Standing desks are becoming increasingly popular and many office workers use this novel gadget to help relieve back pain‚ she said in a statement to coincide with World Spine Day on 16 October.
However‚ the standing desk was originally designed to reduce the risk of heart disease.
“Research has linked sitting for long periods of time – like most office workers do – with an increased risk of heart disease. Using the standing desk engages more muscles and increases a person’s metabolic rate‚ which could be protective against heart diseases.
“In general most people purchase a standing desk to relieve spinal pain and they are not aware of its potential benefits for cardiovascular health‚” Prof Louw said.
She is currently leading an evidence review with Dr Sjan-Marie van Niekerk to evaluate the evidence into the effects of standing desks.
“Evidence that standing desks relieves spinal pain is sparse and results on the effect of standing desks on spinal pain are inconsistent between studies.

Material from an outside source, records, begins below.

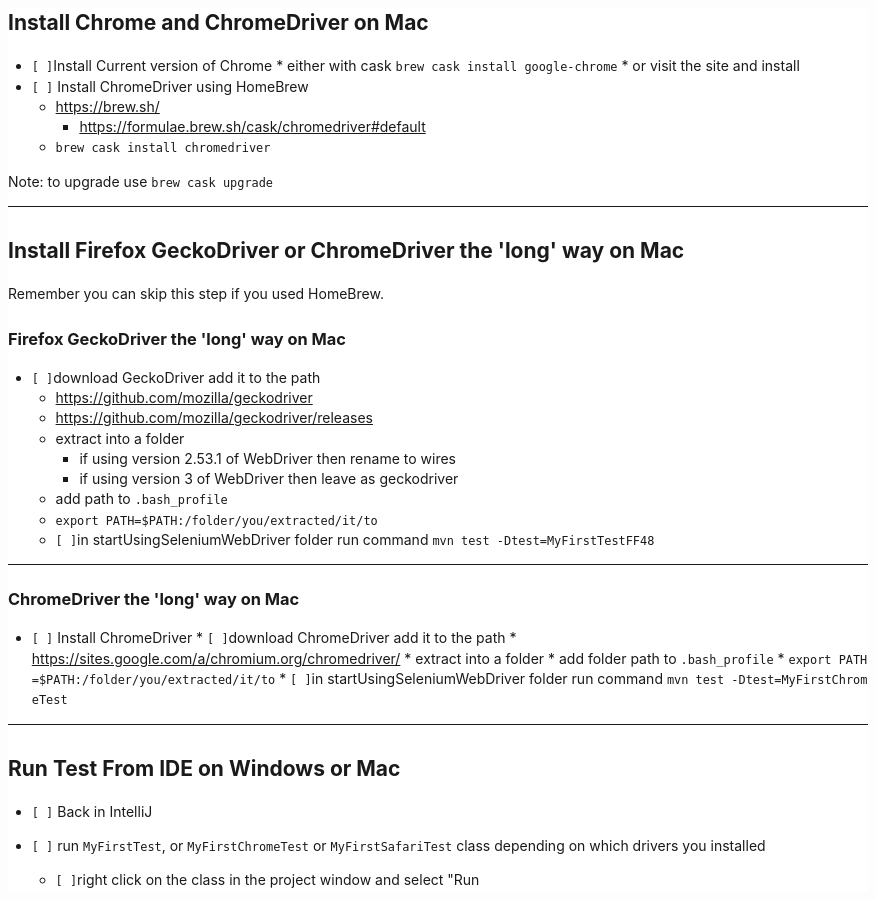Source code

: 
##  Install Chrome and ChromeDriver on Mac

* `[ ]`Install Current version of Chrome
      * either with cask `brew cask install google-chrome`
      * or visit the site and install
* `[ ]` Install ChromeDriver using HomeBrew
   * https://brew.sh/
       - https://formulae.brew.sh/cask/chromedriver#default
   * `brew cask install chromedriver`

Note: to upgrade use `brew cask upgrade`

---

## Install Firefox GeckoDriver or ChromeDriver the 'long' way on Mac

Remember you can skip this step if you used HomeBrew.

### Firefox GeckoDriver the 'long' way on Mac 

* `[ ]`download GeckoDriver add it to the path
   * https://github.com/mozilla/geckodriver
   * https://github.com/mozilla/geckodriver/releases
   * extract into a folder
       * if using version 2.53.1 of WebDriver then rename to wires
       * if using version 3 of WebDriver then leave as geckodriver
   * add path to `.bash_profile`
   * `export PATH=$PATH:/folder/you/extracted/it/to`
   * `[ ]`in startUsingSeleniumWebDriver folder run command `mvn test -Dtest=MyFirstTestFF48`
   
---

### ChromeDriver the 'long' way on Mac

* `[ ]` Install ChromeDriver 
      * `[ ]`download ChromeDriver add it to the path
            * https://sites.google.com/a/chromium.org/chromedriver/
      * extract into a folder
      * add folder path to `.bash_profile`
      * `export PATH=$PATH:/folder/you/extracted/it/to`
      * `[ ]`in startUsingSeleniumWebDriver folder run command `mvn test -Dtest=MyFirstChromeTest`

---

##  Run Test From IDE on Windows or Mac

* `[ ]` Back in IntelliJ

* `[ ]` run `MyFirstTest`, or `MyFirstChromeTest` or `MyFirstSafariTest` class depending on which drivers you installed
    * `[ ]`right click on the class in the project window and select "Run 
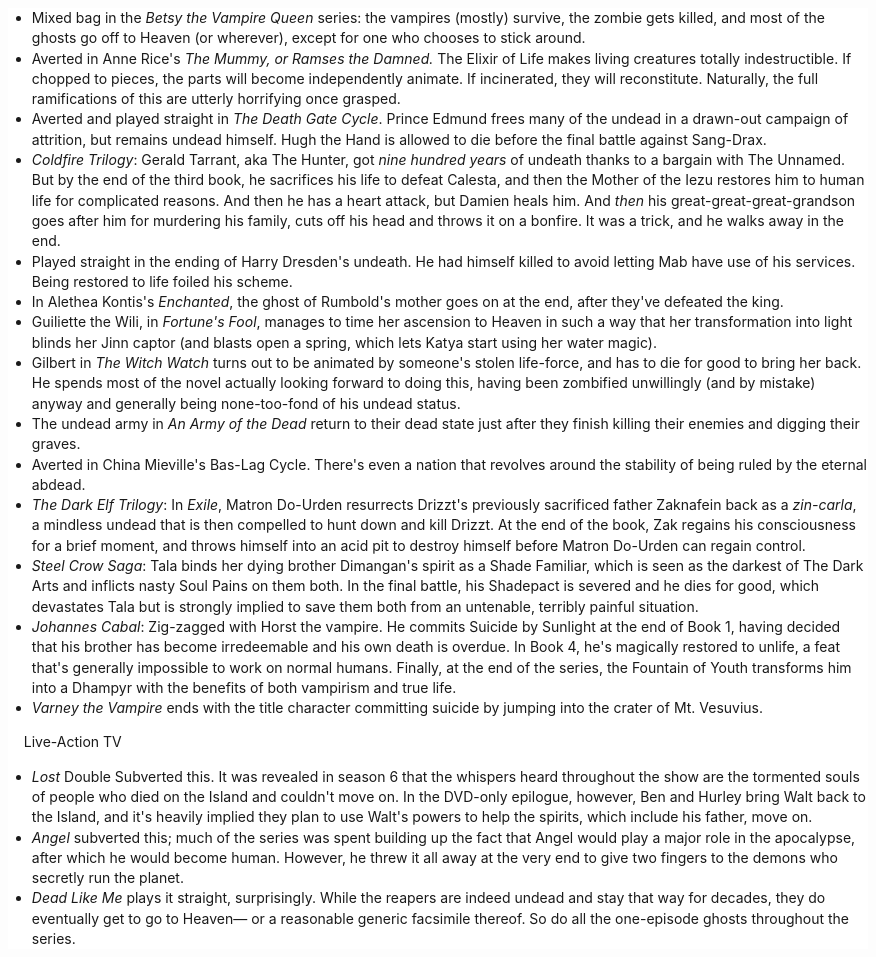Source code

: -   Mixed bag in the _Betsy the Vampire Queen_ series: the vampires (mostly) survive, the zombie gets killed, and most of the ghosts go off to Heaven (or wherever), except for one who chooses to stick around.
-   Averted in Anne Rice's _The Mummy, or Ramses the Damned._ The Elixir of Life makes living creatures totally indestructible. If chopped to pieces, the parts will become independently animate. If incinerated, they will reconstitute. Naturally, the full ramifications of this are utterly horrifying once grasped.
-   Averted and played straight in _The Death Gate Cycle_. Prince Edmund frees many of the undead in a drawn-out campaign of attrition, but remains undead himself. Hugh the Hand is allowed to die before the final battle against Sang-Drax.
-   _Coldfire Trilogy_: Gerald Tarrant, aka The Hunter, got _nine hundred years_ of undeath thanks to a bargain with The Unnamed. But by the end of the third book, he sacrifices his life to defeat Calesta, and then the Mother of the Iezu restores him to human life for complicated reasons. And then he has a heart attack, but Damien heals him. And _then_ his great-great-great-grandson goes after him for murdering his family, cuts off his head and throws it on a bonfire. It was a trick, and he walks away in the end.
-   Played straight in the ending of Harry Dresden's undeath. He had himself killed to avoid letting Mab have use of his services. Being restored to life foiled his scheme.
-   In Alethea Kontis's _Enchanted_, the ghost of Rumbold's mother goes on at the end, after they've defeated the king.
-   Guiliette the Wili, in _Fortune's Fool_, manages to time her ascension to Heaven in such a way that her transformation into light blinds her Jinn captor (and blasts open a spring, which lets Katya start using her water magic).
-   Gilbert in _The Witch Watch_ turns out to be animated by someone's stolen life-force, and has to die for good to bring her back. He spends most of the novel actually looking forward to doing this, having been zombified unwillingly (and by mistake) anyway and generally being none-too-fond of his undead status.
-   The undead army in _An Army of the Dead_ return to their dead state just after they finish killing their enemies and digging their graves.
-   Averted in China Mieville's Bas-Lag Cycle. There's even a nation that revolves around the stability of being ruled by the eternal abdead.
-   _The Dark Elf Trilogy_: In _Exile_, Matron Do-Urden resurrects Drizzt's previously sacrificed father Zaknafein back as a _zin-carla_, a mindless undead that is then compelled to hunt down and kill Drizzt. At the end of the book, Zak regains his consciousness for a brief moment, and throws himself into an acid pit to destroy himself before Matron Do-Urden can regain control.
-   _Steel Crow Saga_: Tala binds her dying brother Dimangan's spirit as a Shade Familiar, which is seen as the darkest of The Dark Arts and inflicts nasty Soul Pains on them both. In the final battle, his Shadepact is severed and he dies for good, which devastates Tala but is strongly implied to save them both from an untenable, terribly painful situation.
-   _Johannes Cabal_: Zig-zagged with Horst the vampire. He commits Suicide by Sunlight at the end of Book 1, having decided that his brother has become irredeemable and his own death is overdue. In Book 4, he's magically restored to unlife, a feat that's generally impossible to work on normal humans. Finally, at the end of the series, the Fountain of Youth transforms him into a Dhampyr with the benefits of both vampirism and true life.
-   _Varney the Vampire_ ends with the title character committing suicide by jumping into the crater of Mt. Vesuvius.

    Live-Action TV 

-   _Lost_ Double Subverted this. It was revealed in season 6 that the whispers heard throughout the show are the tormented souls of people who died on the Island and couldn't move on. In the DVD-only epilogue, however, Ben and Hurley bring Walt back to the Island, and it's heavily implied they plan to use Walt's powers to help the spirits, which include his father, move on.
-   _Angel_ subverted this; much of the series was spent building up the fact that Angel would play a major role in the apocalypse, after which he would become human. However, he threw it all away at the very end to give two fingers to the demons who secretly run the planet.
-   _Dead Like Me_ plays it straight, surprisingly. While the reapers are indeed undead and stay that way for decades, they do eventually get to go to Heaven— or a reasonable generic facsimile thereof. So do all the one-episode ghosts throughout the series.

“It could potentially relieve pain in some people‚ but it should not be regarded ‘a one-size-fits-all solution’ to relieve spinal pain‚” Louw said.
The standing desk could even be bad for some people‚ she noted‚ urging back pain sufferers to take professional advice on the underlying pathology of the spine.
For instance‚ if you have osteoarthritis‚ increased spinal joint compression while standing for long periods may increase pain. A common misconception about standing desks is that many people think they should stand for prolonged periods‚ but current guidelines suggest that standing should be done at intervals of 15 to 20 minutes.
“Maintaining any position for too long‚ whether you are sitting or standing‚ could strain the neural‚ muscle and joint systems and cause pain. Changing your position regularly is thus important and a standing desk adds value by providing an alternative working position‚” Prof Louw said.
Her top tips on how to keep your spine healthy while working on computers:
- While sitting‚ avoid spinal positions that are too upright or too forward. Find a comfortable neutral zone and regularly move your spine within this zone.
- Make sure that your desk is not too low – the top of the monitor should be just below eye level.
- Vary your computer tasks. Mouse clicking‚ in particular‚ is associated with static postures and pain.
- Regularly change your working position or posture.